During the fifteenth century the Sunni Arab Jabri dynasty extended its control over the Eastern Arabian region, which was then known in its entirety as Bahrain.
Succession crisis on the island of Hormuz
During the previous century the Arabian dynasty which ruled the island of Hormuz had dominated the region. However, in 1475 Hormuz was weakened by yet another succession crisis. The ruler, Fakhruddin, died leaving four sons:
Salghur, succeeded in marginalizing his two brothers, Maqsud and Shehabuddin, making himself the ruler of Hormuz. However, Salghur’s youngest brother, Ya’s, staged a revolt and Salghur was forced to flee.
Salghur arrived in Al-Hasa and requested assistance from the ruler of Bahrain, Ajwad Bin-Zamil Al Jabr.
Amir Ajwad Bin-Zamil saw an opportunity for strengthening the position of Bahrain against Hormuz. So he agreed to help Salghur, in exchange for relinquishing any claims against the islands of Bahrain and Qatif. Salghur was forced to agree.
So Ajwad Bin-Zamil mustered his forces in the area of Ras al-Khaima. At this time Qatar and much of the shoreline of the modern Emirates was ruled by Ajwad’s son Zamil Bin-Ajwad Al Jabr.
The Bahraini fleet successfully invaded Hormuz. Ya’s and his chief minister, Khawaja Attar were arrested.
The status of Bahrain’s ruler Ajwad Bin-Zamil Al Jabr had been greatly enhanced by this military success and his role in controlling the succession in Hormuz.
Restoring peace & prosperity
Awjad Bin-Zamil was recognized as the Sultan of Bahrain, Qatif, Al-Hasa and the Chieftain of the Najd region of Saudi Arabia. He was also able to gain control over substantial regions of Oman, where the Jabri rulers of Bahrain would also control questions of political succession on several occasions.
Meanwhile, the situation did not look so good in Hormuz, which had been badly affected by the instability, with the finances being badly drained.

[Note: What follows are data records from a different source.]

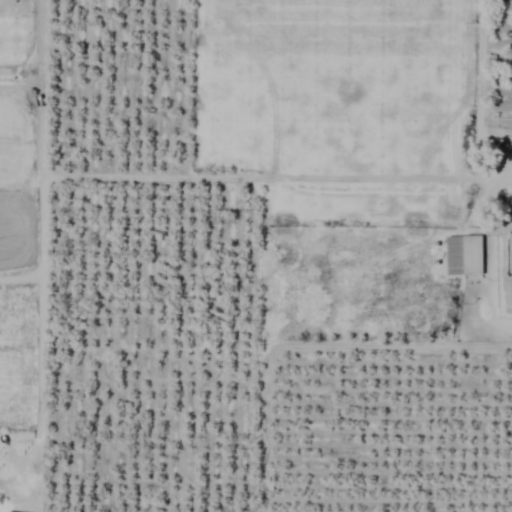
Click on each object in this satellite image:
road: (480, 74)
building: (509, 253)
crop: (256, 256)
building: (464, 256)
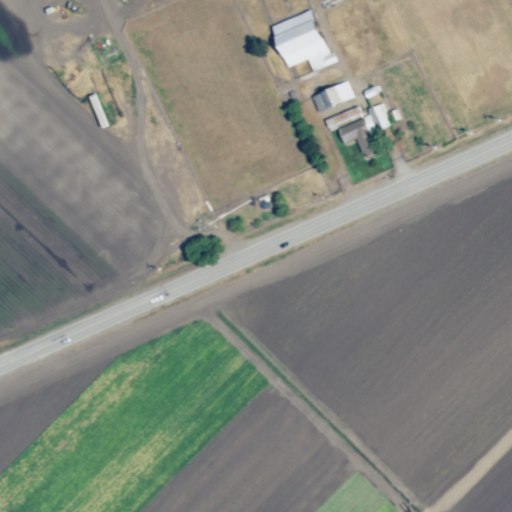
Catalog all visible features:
building: (299, 40)
building: (302, 40)
building: (332, 96)
building: (332, 97)
building: (379, 116)
building: (341, 117)
building: (365, 129)
crop: (220, 136)
building: (358, 139)
building: (164, 153)
road: (256, 259)
crop: (295, 382)
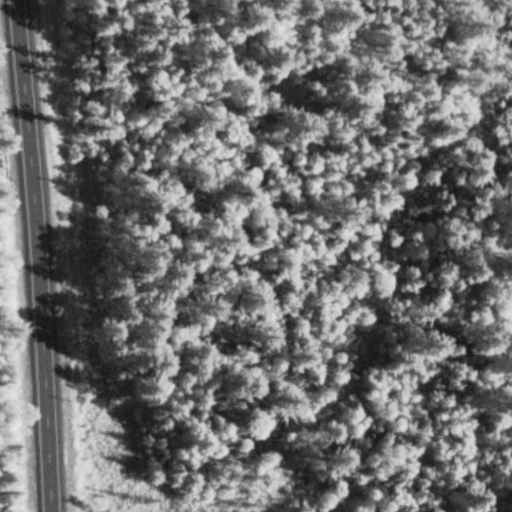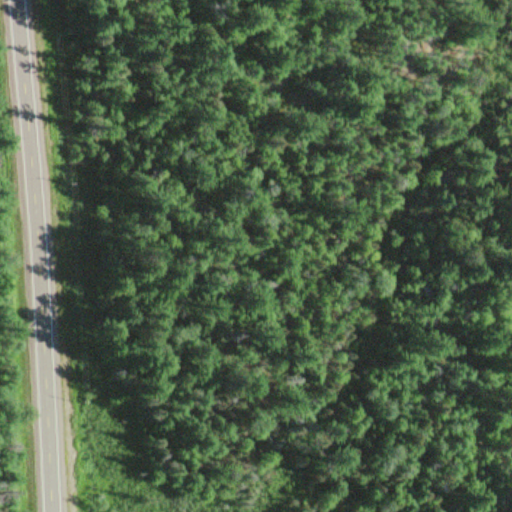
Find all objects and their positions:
road: (37, 256)
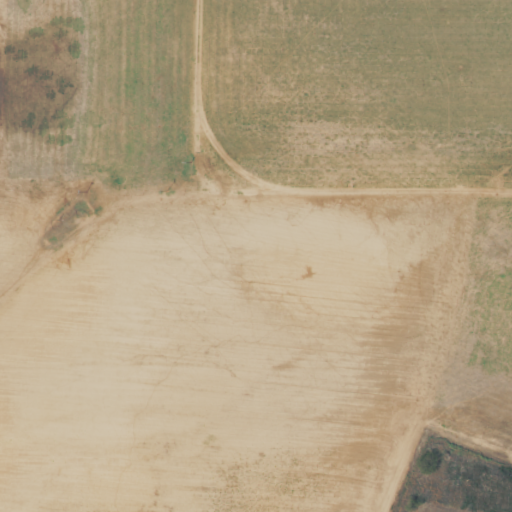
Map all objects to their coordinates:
road: (277, 162)
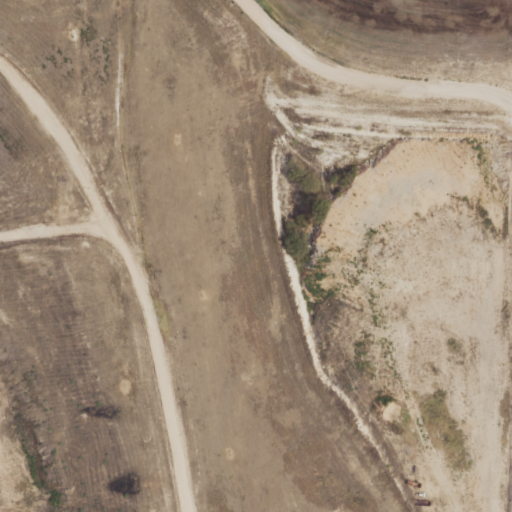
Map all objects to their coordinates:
road: (249, 11)
road: (85, 180)
landfill: (256, 256)
road: (332, 324)
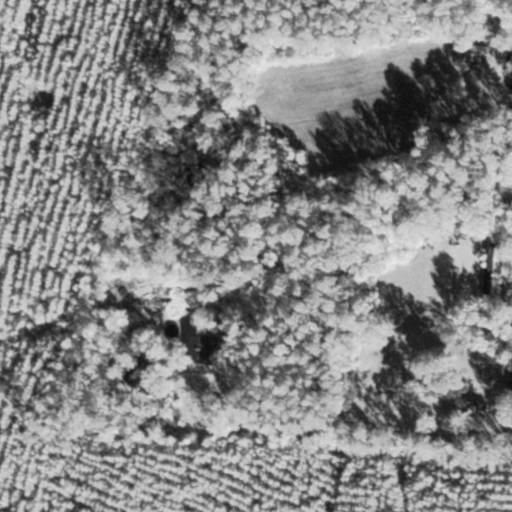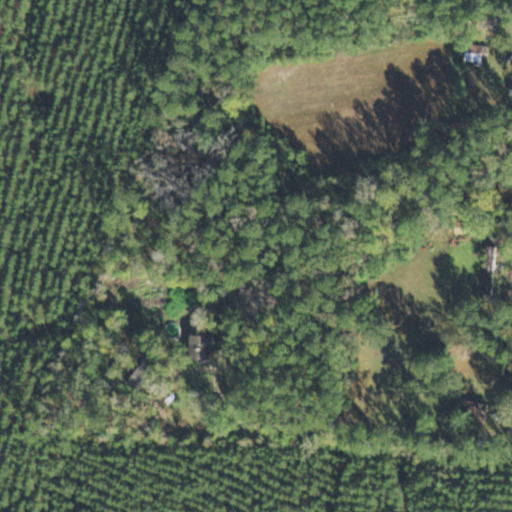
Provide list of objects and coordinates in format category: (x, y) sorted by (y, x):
building: (476, 53)
building: (493, 271)
building: (207, 349)
building: (511, 389)
building: (477, 412)
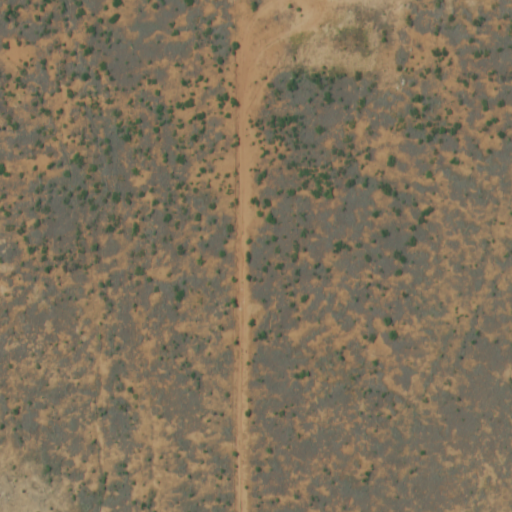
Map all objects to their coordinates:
road: (243, 256)
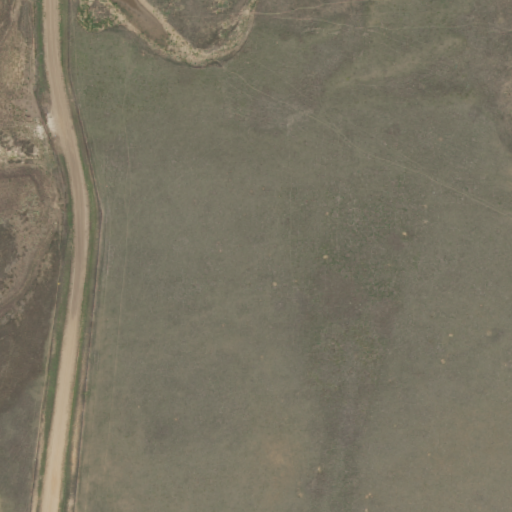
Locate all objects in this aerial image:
road: (82, 255)
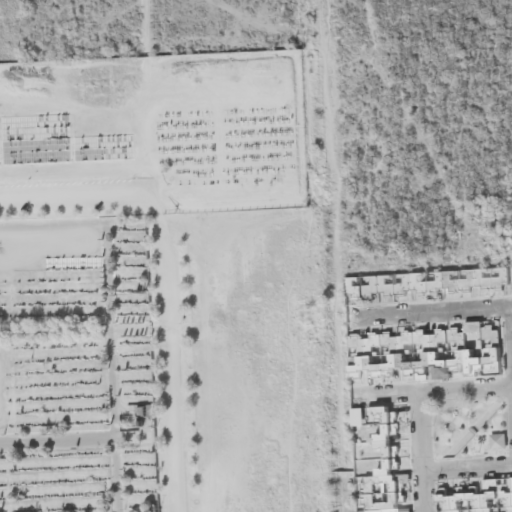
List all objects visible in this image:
park: (117, 241)
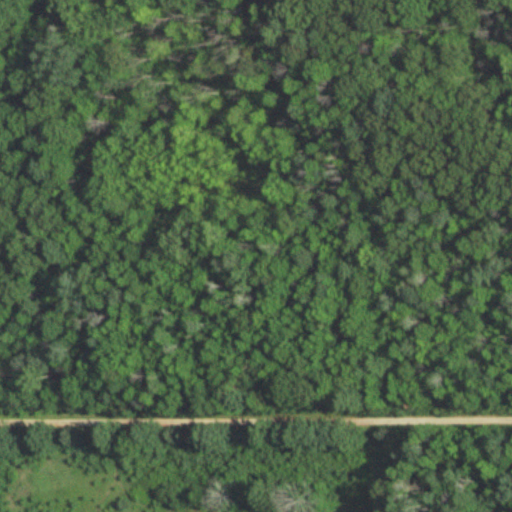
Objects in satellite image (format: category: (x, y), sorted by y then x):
road: (255, 420)
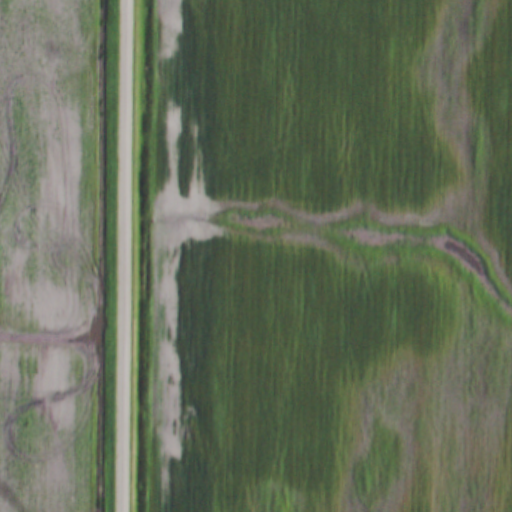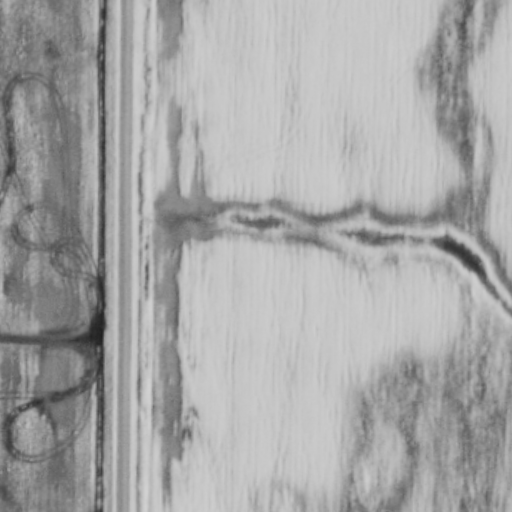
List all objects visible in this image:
road: (128, 256)
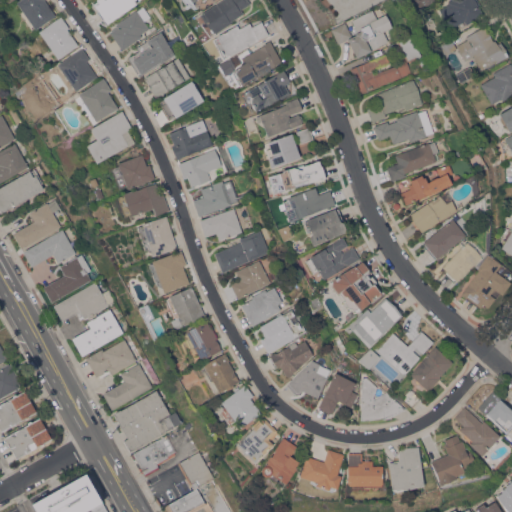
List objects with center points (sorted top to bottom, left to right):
building: (8, 0)
building: (11, 0)
building: (191, 0)
building: (201, 0)
building: (419, 3)
building: (113, 7)
building: (114, 8)
park: (335, 10)
building: (35, 11)
building: (37, 11)
building: (460, 11)
building: (460, 12)
building: (223, 13)
building: (225, 13)
building: (432, 14)
building: (130, 27)
building: (130, 30)
building: (363, 32)
building: (365, 34)
building: (59, 37)
building: (239, 37)
building: (243, 37)
building: (59, 38)
building: (447, 46)
building: (482, 48)
building: (482, 48)
building: (410, 50)
building: (151, 53)
building: (152, 55)
building: (257, 62)
building: (258, 62)
building: (225, 66)
building: (77, 68)
building: (78, 70)
building: (377, 72)
building: (379, 73)
building: (465, 74)
building: (167, 77)
building: (164, 79)
building: (499, 83)
building: (499, 86)
building: (269, 89)
building: (271, 89)
building: (97, 99)
building: (181, 99)
building: (394, 99)
building: (99, 100)
building: (182, 101)
building: (395, 101)
building: (510, 109)
building: (12, 110)
building: (0, 112)
building: (281, 116)
building: (507, 117)
building: (283, 118)
building: (405, 126)
building: (405, 128)
building: (5, 131)
building: (5, 133)
building: (304, 134)
building: (110, 136)
building: (305, 136)
building: (110, 137)
building: (510, 137)
building: (190, 138)
building: (190, 139)
building: (509, 141)
building: (282, 149)
building: (282, 151)
building: (412, 158)
building: (11, 161)
building: (11, 161)
building: (412, 161)
building: (200, 166)
building: (200, 169)
building: (131, 171)
building: (135, 171)
building: (296, 175)
building: (297, 177)
building: (426, 184)
building: (423, 188)
building: (19, 189)
building: (19, 190)
building: (215, 196)
building: (212, 199)
building: (142, 200)
building: (146, 200)
building: (307, 202)
building: (308, 203)
road: (369, 204)
building: (432, 211)
building: (432, 213)
building: (38, 223)
building: (221, 223)
building: (39, 225)
building: (222, 225)
building: (324, 225)
building: (325, 227)
building: (286, 232)
building: (157, 236)
building: (159, 236)
building: (443, 238)
building: (444, 239)
building: (508, 244)
building: (50, 248)
building: (51, 249)
building: (241, 250)
building: (241, 252)
building: (331, 258)
building: (335, 258)
building: (462, 259)
building: (126, 263)
building: (462, 263)
building: (170, 270)
building: (171, 272)
building: (69, 277)
building: (69, 279)
building: (249, 279)
building: (250, 280)
building: (485, 282)
building: (486, 285)
building: (355, 286)
building: (358, 287)
building: (84, 301)
building: (84, 303)
building: (261, 304)
building: (185, 305)
building: (262, 306)
building: (187, 307)
road: (225, 315)
building: (348, 315)
building: (376, 320)
building: (377, 321)
building: (344, 329)
building: (98, 331)
building: (277, 331)
building: (99, 333)
building: (275, 333)
road: (500, 338)
building: (202, 339)
building: (204, 341)
building: (403, 350)
building: (404, 351)
building: (2, 353)
building: (2, 355)
building: (290, 356)
building: (111, 357)
building: (293, 357)
building: (368, 357)
building: (112, 359)
building: (365, 362)
building: (340, 366)
building: (430, 367)
building: (432, 368)
building: (220, 372)
building: (221, 373)
building: (309, 378)
building: (8, 379)
building: (309, 379)
building: (8, 380)
building: (128, 386)
building: (129, 386)
road: (67, 389)
building: (337, 393)
building: (338, 393)
building: (410, 396)
building: (376, 402)
building: (240, 405)
building: (241, 407)
building: (382, 407)
building: (15, 409)
building: (16, 411)
building: (497, 411)
building: (498, 412)
building: (145, 419)
building: (146, 420)
building: (474, 429)
building: (476, 431)
building: (28, 437)
building: (29, 438)
building: (256, 439)
building: (258, 440)
building: (154, 453)
building: (155, 454)
building: (451, 460)
building: (280, 461)
building: (282, 461)
building: (451, 461)
road: (47, 465)
building: (196, 469)
building: (322, 469)
building: (405, 469)
building: (323, 470)
building: (406, 470)
building: (362, 471)
building: (363, 472)
road: (14, 485)
building: (201, 487)
building: (506, 496)
building: (71, 498)
building: (72, 498)
building: (201, 500)
building: (488, 507)
building: (493, 508)
building: (461, 510)
building: (467, 510)
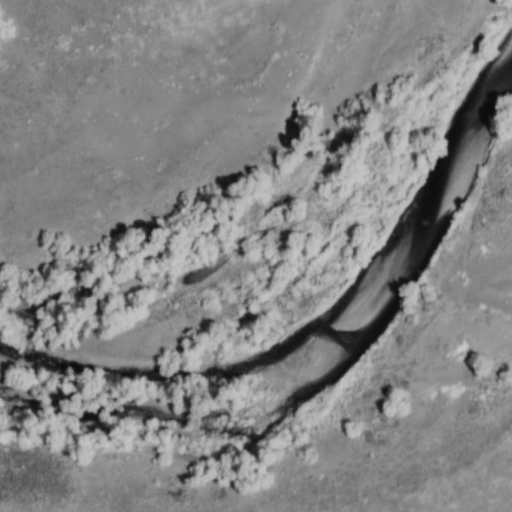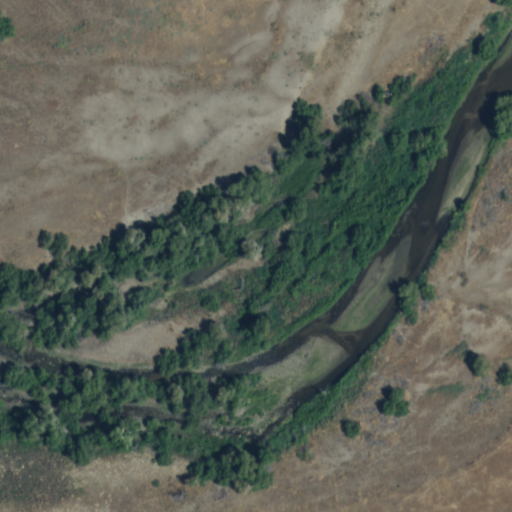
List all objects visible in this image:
river: (331, 317)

Once Salghar had successfully established himself as the ruler of Hormuz, it seems that he deeply regretted his agreement with the Jabri rulers of Bahrain and the resulting loss of revenue to his impoverished kingdom.
Salghar requested that Ajwad Bin-Zamil pay him an annual tribute, but Ajwad refused. This led to at least three attempted Hormuz invasions of Bahrain. All of these failed.
However, the financial and economic ruin of Hormuz – which stands at the mouth of the Arabian Gulf – affected the entire region. Trade suffered all along both sides of the Gulf coast. The military standoff between Bahrain and Hormuz further worsened the situation.
So Bahrain’s ruler, Ajwad Bin-Zamil – from his position of strength – decided on a diplomatic solution that could benefit everyone. He agreed to pay Hormuz an annual revenue of 5,000 dinars from Bahrain’s vast trading and pearling wealth, in exchange for Hormuz recognizing Al-Jabr rule in Arabia and ceasing from making further claims against the western coast of the Arabian Gulf.
Bahrain & Hormuz – two great rival Gulf powers
This agreement appears to have been respected over the coming years and formed the basis for dealing with subsequent tensions between these two major Gulf powers. For example, when the Sultans of Bahrain extended their influence throughout Oman, right down to the major Omani ports which were under the control over the rulers of Hormuz.
As a result, Hormuz threatened to prevent Bahraini ships accessing the Gulf of Hormuz. However, a diplomatic understanding seems to have been reached based on the previous agreement between the two sides, from which both Bahrain and Hormuz mutually benefitted.
However, the relationship between Bahrain and Hormuz remained difficult. In 1511, Khawaja Attar, the Hormuz minister who Ajwad Bin-Zamil had thrown in jail, was back in power. He briefly succeeded in invading the islands of Bahrain, so the Al-Jabr rulers sent forces to attack the Omani ports under Hormuz control. Khawaja Attar was forced to withdraw.
The end of the old order
The Jabri period seems to have been one of growth and prosperity for Bahrain. It was also a period of religious revival. Bahrain’s rulers supervised the building of new mosques and some of the most respected clerics and legal experts from the Maliki doctrine were brought from Egypt and other parts of the region.
When the Portuguese began invading the region in subsequent years, it was reportedly only the rulers of Bahrain who struggled to defend these Omani ports, after the rulers of Hormuz withdrew their military support. However, both the islands of Bahrain and Hormuz would jointly come under Portuguese control over the next century, while Eastern Arabia came under Ottoman control.
This marked the moment when the fate of the Bahraini islands was to be separate from that of the Arabian mainland; after nearly a thousand years where this region of Greater Bahrain had been a single political unit.